Of course while the new meds have help stabilise the extremes, I am having to learn to live without the highs, no euphoria, no bipolar induced happiness and hope, just me and my very ordinary life. I also am doing it sober because I'm in last chance saloon with all those that have witnessed my pain.

Although my situation is extreme, we are all reading these pages because we are feeling desperate enough to seek help, support and hope that we can life a better life with less or no alcohol!!! It's feels a bit like coming out of coma and learning to walk and talk again, to feel things in all their true joy or pain and it's scary and really really hard.

same you need to look at why you want to drink at 9am, happy people don't feel the need to but I have do your not alone!!!

I'm 6 weeks sober but it feels like a step further away from booze is also a step closer and if I'm honest I'm still running about most of the day, running away from myself which lets face it is not sustainable.

Anyway I've made myself stay in today, I'm weary and a bit angry with the world but I'm gonna go for a big long walk then get some healthy food in, but same I've been you and I really hope you can talk to us.

I'll be back to say hi to all you other lovely babes later, you guys are amazing xxxx

Squishy hugs xxx

SweetLathyrus · 15/10/2015 14:49

{{hugs}} Baby Smile

dementedma · 15/10/2015 20:05

Well done baby you really are fighting hard
I have yet another urine infection..so sickmof this. More antibiotics, and now referred for further tests. It hurts so much.
We are due to go to Krakow on Saturday for a few days break and I need to be well

SweetLathyrus · 15/10/2015 21:36

Poor you, Ma, hope you're well enough to enjoy your break.

SweetLathyrus · 15/10/2015 22:37

Very quiet bus tonight, hope you all sleep well.

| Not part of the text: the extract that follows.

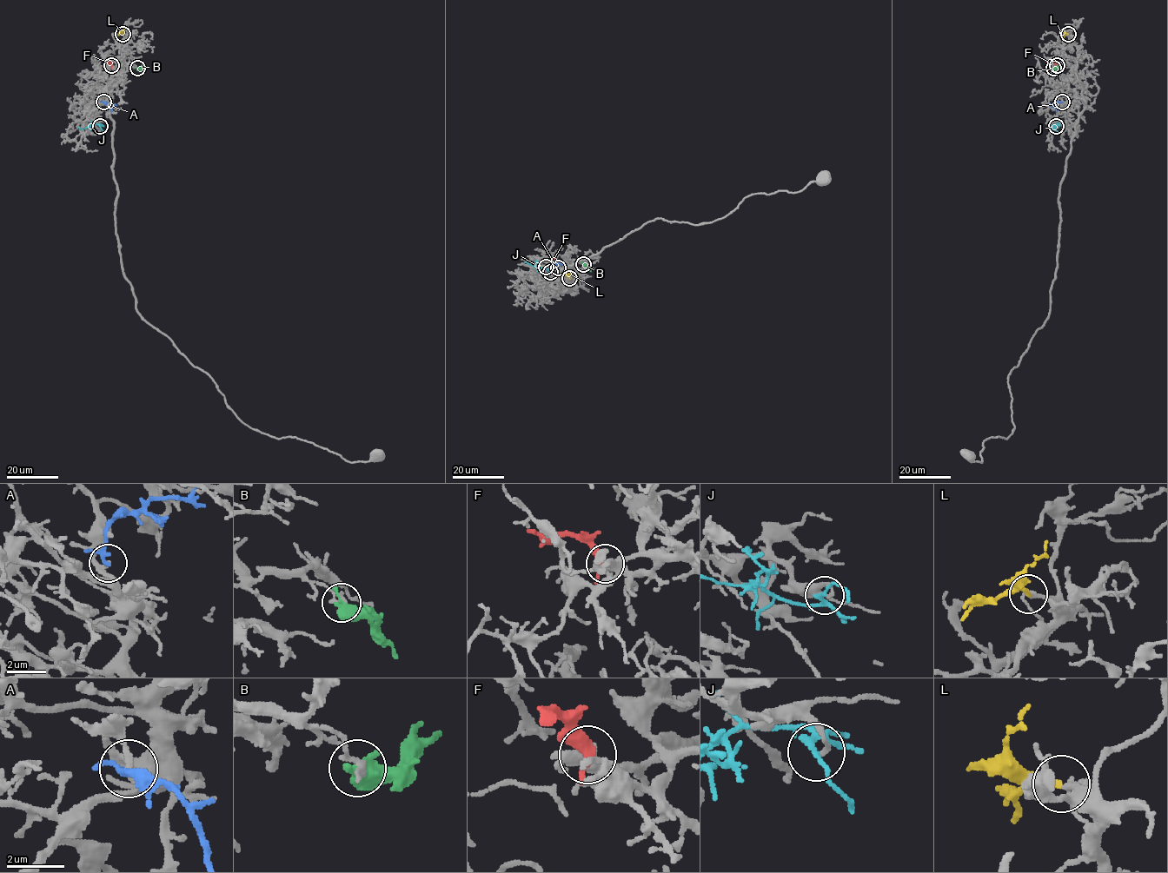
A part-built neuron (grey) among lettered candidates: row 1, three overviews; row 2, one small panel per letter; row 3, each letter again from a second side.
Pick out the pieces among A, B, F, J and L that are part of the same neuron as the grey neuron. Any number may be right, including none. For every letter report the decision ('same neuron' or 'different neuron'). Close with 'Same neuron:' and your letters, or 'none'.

evilpopstar · 15/10/2015 22:52

Sleep well all ma feel better soon. sweet I've got one year to move for a school as have to fill in form next October. London is truly insane In that respect. baby you are doing brilliantly don't see it as a step closer to booze see it as a step closer to stability. You are all amazeballs as far as I can see!

SweetLathyrus · 16/10/2015 08:16

Morning All.

End of the week, and getting through Friday is a tough ask for lots of us, but I'm going to try not to give my Saturday morning to the Wine Witch's sister - Hnagover Hag!